Problem details: Could you return all of the entries word for word, minus any pictures?

Start of Information provided

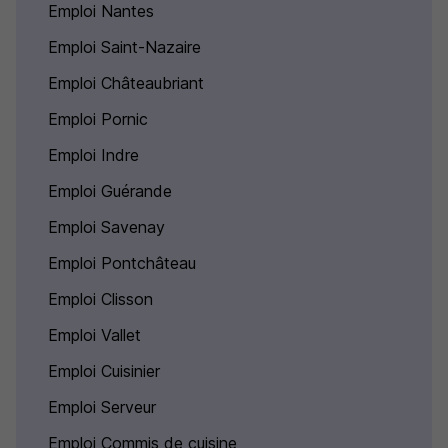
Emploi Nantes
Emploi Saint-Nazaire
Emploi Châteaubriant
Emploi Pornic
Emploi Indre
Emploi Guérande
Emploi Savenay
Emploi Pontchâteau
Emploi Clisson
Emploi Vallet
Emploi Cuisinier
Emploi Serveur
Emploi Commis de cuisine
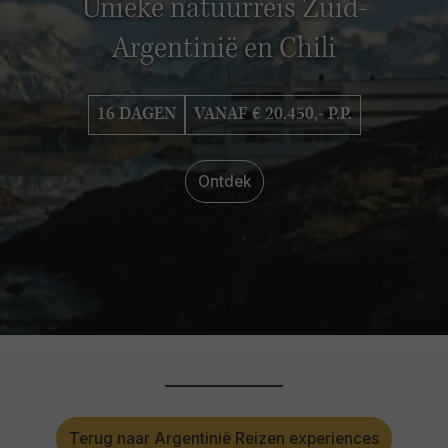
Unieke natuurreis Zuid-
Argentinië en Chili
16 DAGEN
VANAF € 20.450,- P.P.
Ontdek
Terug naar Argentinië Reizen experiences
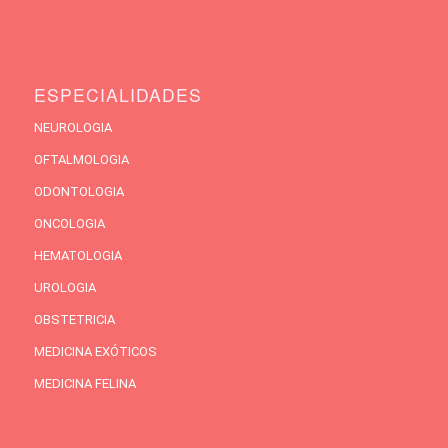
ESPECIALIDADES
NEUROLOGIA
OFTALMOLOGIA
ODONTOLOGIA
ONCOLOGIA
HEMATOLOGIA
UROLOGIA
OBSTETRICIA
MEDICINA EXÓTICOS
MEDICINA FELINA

End of Information provided

Answer section:
Emploi Nantes
Emploi Saint-Nazaire
Emploi Châteaubriant
Emploi Pornic
Emploi Indre
Emploi Guérande
Emploi Savenay
Emploi Pontchâteau
Emploi Clisson
Emploi Vallet
Emploi Cuisinier
Emploi Serveur
Emploi Commis de cuisine
Unieke natuurreis Zuid-
Argentinië en Chili
16 DAGEN
VANAF € 20.450,- P.P.
Ontdek
Terug naar Argentinië Reizen experiences
ESPECIALIDADES
NEUROLOGIA
OFTALMOLOGIA
ODONTOLOGIA
ONCOLOGIA
HEMATOLOGIA
UROLOGIA
OBSTETRICIA
MEDICINA EXÓTICOS
MEDICINA FELINA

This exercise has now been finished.